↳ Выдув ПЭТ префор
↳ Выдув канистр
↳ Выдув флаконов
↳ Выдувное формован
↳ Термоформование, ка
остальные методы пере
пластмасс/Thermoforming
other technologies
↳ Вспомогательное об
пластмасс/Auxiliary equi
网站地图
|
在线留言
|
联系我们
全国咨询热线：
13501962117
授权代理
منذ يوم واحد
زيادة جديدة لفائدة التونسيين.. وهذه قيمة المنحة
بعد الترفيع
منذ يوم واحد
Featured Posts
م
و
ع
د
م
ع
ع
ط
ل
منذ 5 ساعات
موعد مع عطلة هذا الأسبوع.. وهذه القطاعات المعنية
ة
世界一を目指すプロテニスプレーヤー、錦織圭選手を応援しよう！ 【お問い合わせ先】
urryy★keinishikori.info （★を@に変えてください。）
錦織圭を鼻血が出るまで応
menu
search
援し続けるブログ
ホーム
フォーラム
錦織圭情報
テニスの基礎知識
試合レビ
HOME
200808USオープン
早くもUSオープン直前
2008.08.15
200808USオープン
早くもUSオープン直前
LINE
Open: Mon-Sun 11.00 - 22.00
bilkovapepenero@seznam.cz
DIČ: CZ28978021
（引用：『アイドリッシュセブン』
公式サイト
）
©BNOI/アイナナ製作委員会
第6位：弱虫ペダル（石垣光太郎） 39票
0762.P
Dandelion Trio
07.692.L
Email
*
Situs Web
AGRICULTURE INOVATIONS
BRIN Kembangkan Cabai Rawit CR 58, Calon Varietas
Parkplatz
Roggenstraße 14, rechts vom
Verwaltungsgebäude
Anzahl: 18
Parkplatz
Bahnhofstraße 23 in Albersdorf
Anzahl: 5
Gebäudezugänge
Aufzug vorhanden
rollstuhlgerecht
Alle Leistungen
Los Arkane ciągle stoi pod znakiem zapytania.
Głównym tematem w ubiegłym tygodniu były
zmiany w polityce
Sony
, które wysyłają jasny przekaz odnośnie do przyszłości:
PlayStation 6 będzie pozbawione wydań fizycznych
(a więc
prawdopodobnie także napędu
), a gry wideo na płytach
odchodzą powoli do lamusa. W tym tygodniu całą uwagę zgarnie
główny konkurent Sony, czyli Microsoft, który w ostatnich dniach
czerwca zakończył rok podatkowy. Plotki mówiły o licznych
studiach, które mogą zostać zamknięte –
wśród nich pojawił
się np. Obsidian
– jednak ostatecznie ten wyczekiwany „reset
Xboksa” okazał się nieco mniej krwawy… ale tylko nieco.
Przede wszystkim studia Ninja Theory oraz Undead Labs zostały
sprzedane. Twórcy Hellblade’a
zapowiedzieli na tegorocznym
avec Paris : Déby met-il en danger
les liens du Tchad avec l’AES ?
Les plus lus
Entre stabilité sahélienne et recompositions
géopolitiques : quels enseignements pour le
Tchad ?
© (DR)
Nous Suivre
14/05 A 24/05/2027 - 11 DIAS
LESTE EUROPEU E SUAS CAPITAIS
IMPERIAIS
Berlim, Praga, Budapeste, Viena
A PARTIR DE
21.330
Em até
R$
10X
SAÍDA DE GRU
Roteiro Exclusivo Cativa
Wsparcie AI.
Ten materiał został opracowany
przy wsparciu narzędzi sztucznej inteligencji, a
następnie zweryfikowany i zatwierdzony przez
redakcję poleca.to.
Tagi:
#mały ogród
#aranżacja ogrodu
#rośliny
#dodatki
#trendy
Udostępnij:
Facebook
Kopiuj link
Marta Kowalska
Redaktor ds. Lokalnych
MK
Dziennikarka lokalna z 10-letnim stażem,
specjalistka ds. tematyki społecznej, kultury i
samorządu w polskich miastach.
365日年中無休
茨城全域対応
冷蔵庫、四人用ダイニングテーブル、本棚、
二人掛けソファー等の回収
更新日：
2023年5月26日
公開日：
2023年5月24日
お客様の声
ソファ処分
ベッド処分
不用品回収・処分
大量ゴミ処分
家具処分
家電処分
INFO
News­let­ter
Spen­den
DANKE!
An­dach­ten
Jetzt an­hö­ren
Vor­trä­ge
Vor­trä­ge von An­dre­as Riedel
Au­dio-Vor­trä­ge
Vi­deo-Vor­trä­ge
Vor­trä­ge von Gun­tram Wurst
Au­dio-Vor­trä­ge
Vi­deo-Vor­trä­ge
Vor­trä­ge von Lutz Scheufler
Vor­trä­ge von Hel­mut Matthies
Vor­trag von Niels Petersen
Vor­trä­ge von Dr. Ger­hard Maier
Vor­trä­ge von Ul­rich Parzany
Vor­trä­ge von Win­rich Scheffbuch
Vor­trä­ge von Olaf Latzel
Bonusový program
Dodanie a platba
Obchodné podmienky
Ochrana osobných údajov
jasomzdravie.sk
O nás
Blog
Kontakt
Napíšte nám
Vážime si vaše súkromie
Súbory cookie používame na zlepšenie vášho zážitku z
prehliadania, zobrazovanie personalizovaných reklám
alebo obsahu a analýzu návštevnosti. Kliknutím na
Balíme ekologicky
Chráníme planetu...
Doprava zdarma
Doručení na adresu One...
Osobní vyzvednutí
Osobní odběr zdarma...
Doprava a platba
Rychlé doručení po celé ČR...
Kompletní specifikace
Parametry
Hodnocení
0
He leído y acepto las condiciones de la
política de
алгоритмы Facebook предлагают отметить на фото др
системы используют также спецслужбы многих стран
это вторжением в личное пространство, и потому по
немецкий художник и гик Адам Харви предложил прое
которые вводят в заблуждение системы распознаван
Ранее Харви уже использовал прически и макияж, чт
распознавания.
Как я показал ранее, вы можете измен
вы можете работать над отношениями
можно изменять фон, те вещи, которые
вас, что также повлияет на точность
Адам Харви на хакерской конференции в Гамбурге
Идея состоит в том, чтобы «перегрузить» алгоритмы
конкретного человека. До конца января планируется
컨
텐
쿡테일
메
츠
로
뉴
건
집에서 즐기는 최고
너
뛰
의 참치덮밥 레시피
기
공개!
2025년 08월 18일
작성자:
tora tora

The problem
Only the lines from the beginning of the data above through the line containing "sprzedane. Twórcy Hellblade’a" should be repeated, exactly as they appear.

Exercise output
↳ Выдув ПЭТ префор
↳ Выдув канистр
↳ Выдув флаконов
↳ Выдувное формован
↳ Термоформование, ка
остальные методы пере
пластмасс/Thermoforming
other technologies
↳ Вспомогательное об
пластмасс/Auxiliary equi
网站地图
|
在线留言
|
联系我们
全国咨询热线：
13501962117
授权代理
منذ يوم واحد
زيادة جديدة لفائدة التونسيين.. وهذه قيمة المنحة
بعد الترفيع
منذ يوم واحد
Featured Posts
م
و
ع
د
م
ع
ع
ط
ل
منذ 5 ساعات
موعد مع عطلة هذا الأسبوع.. وهذه القطاعات المعنية
ة
世界一を目指すプロテニスプレーヤー、錦織圭選手を応援しよう！ 【お問い合わせ先】
urryy★keinishikori.info （★を@に変えてください。）
錦織圭を鼻血が出るまで応
menu
search
援し続けるブログ
ホーム
フォーラム
錦織圭情報
テニスの基礎知識
試合レビ
HOME
200808USオープン
早くもUSオープン直前
2008.08.15
200808USオープン
早くもUSオープン直前
LINE
Open: Mon-Sun 11.00 - 22.00
bilkovapepenero@seznam.cz
DIČ: CZ28978021
（引用：『アイドリッシュセブン』
公式サイト
）
©BNOI/アイナナ製作委員会
第6位：弱虫ペダル（石垣光太郎） 39票
0762.P
Dandelion Trio
07.692.L
Email
*
Situs Web
AGRICULTURE INOVATIONS
BRIN Kembangkan Cabai Rawit CR 58, Calon Varietas
Parkplatz
Roggenstraße 14, rechts vom
Verwaltungsgebäude
Anzahl: 18
Parkplatz
Bahnhofstraße 23 in Albersdorf
Anzahl: 5
Gebäudezugänge
Aufzug vorhanden
rollstuhlgerecht
Alle Leistungen
Los Arkane ciągle stoi pod znakiem zapytania.
Głównym tematem w ubiegłym tygodniu były
zmiany w polityce
Sony
, które wysyłają jasny przekaz odnośnie do przyszłości:
PlayStation 6 będzie pozbawione wydań fizycznych
(a więc
prawdopodobnie także napędu
), a gry wideo na płytach
odchodzą powoli do lamusa. W tym tygodniu całą uwagę zgarnie
główny konkurent Sony, czyli Microsoft, który w ostatnich dniach
czerwca zakończył rok podatkowy. Plotki mówiły o licznych
studiach, które mogą zostać zamknięte –
wśród nich pojawił
się np. Obsidian
– jednak ostatecznie ten wyczekiwany „reset
Xboksa” okazał się nieco mniej krwawy… ale tylko nieco.
Przede wszystkim studia Ninja Theory oraz Undead Labs zostały
sprzedane. Twórcy Hellblade’a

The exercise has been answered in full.